Task — Return each line of the listing below verbatim, with the original line breaks.

Records for processing —
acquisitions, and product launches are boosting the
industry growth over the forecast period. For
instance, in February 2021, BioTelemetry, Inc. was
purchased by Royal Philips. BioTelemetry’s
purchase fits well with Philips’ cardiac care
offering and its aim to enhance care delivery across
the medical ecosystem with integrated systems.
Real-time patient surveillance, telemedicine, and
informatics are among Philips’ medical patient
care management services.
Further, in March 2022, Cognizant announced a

Answer to this exercise —
acquisitions, and product launches are boosting the
industry growth over the forecast period. For
instance, in February 2021, BioTelemetry, Inc. was
purchased by Royal Philips. BioTelemetry’s
purchase fits well with Philips’ cardiac care
offering and its aim to enhance care delivery across
the medical ecosystem with integrated systems.
Real-time patient surveillance, telemedicine, and
informatics are among Philips’ medical patient
care management services.
Further, in March 2022, Cognizant announced a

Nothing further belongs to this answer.